In the next part of this series, I’ll be tidying things up a little with a progress bar and some more UI. Moreover, we’ll add some other tests such as MD5 and if there’s time, we can even make our own little algorithm and see how long each device would take to crack passwords of different lengths. We’ll also look at using threads to get a ‘multi-core’ score, similar to Geekbench.

So stay tuned for that and don’t be too upset if your friends’ phones outperform yours!

 

  • omarionbooshie

    thanks man

  • aaronkatrini

    Hey can we have a link to that apk, it looks fun to try!

  • Amalan Dhananjayan

    Ohhh My, for my Nexus 6 I am getting between 18 and 20…!
    :D

  • Joel Schmidt

    Calling a hashing function encryption is quite misleading.
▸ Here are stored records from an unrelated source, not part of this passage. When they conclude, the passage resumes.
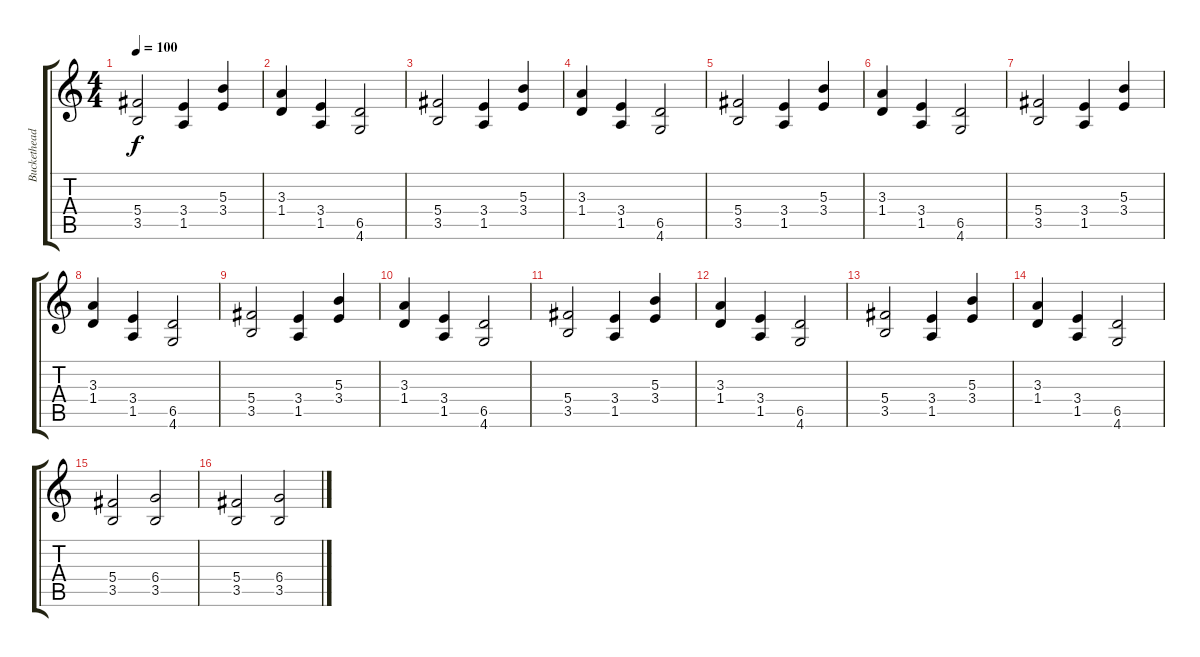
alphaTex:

\track ("Buckethead (Rythm)" "Buckethead") {instrument distortionguitar}
\staff {score tabs}
\tuning (Eb4 Bb3 Gb3 Db3 Ab2 Eb2) {hide}
\ts (4 4)
\tempo 100
\clef g2
\ks c
(5.4 3.5).2{dy f} (3.4 1.5).4 (5.3 3.4).4 |
(3.3 1.4).4 (3.4 1.5).4 (6.5 4.6).2 |
(5.4 3.5).2 (3.4 1.5).4 (5.3 3.4).4 |
(3.3 1.4).4 (3.4 1.5).4 (6.5 4.6).2 |
(5.4 3.5).2 (3.4 1.5).4 (5.3 3.4).4 |
(3.3 1.4).4 (3.4 1.5).4 (6.5 4.6).2 |
(5.4 3.5).2 (3.4 1.5).4 (5.3 3.4).4 |
(3.3 1.4).4 (3.4 1.5).4 (6.5 4.6).2 |
(5.4 3.5).2 (3.4 1.5).4 (5.3 3.4).4 |
(3.3 1.4).4 (3.4 1.5).4 (6.5 4.6).2 |
(5.4 3.5).2 (3.4 1.5).4 (5.3 3.4).4 |
(3.3 1.4).4 (3.4 1.5).4 (6.5 4.6).2 |
(5.4 3.5).2 (3.4 1.5).4 (5.3 3.4).4 |
(3.3 1.4).4 (3.4 1.5).4 (6.5 4.6).2 |
(5.4 3.5).2 (6.4 3.5).2 |
(5.4 3.5).2 (6.4 3.5).2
The hash of a piece of data does not contain sufficient information to reconstruct the original data – you cannot decrypt or ‘unhash’ a hash. It’s essentially just a fingerprint or signature of a piece of data.

    Think of it this way: when you download a large file sometimes the host will also provide a hash of the file for verification. If the host provided an MD5 hash of the file then, once you finish downloading the file you generate an MD5 hash of it and compare it against the provided one. If they are the same then you can be relatively sure that there were no issues during transmission. This hash will be the same size regardless of the size of the file.

    It is a cryptographic function so it’s a good candidate for this benchmarking example as it is relatively expensive, but it’s not encryption.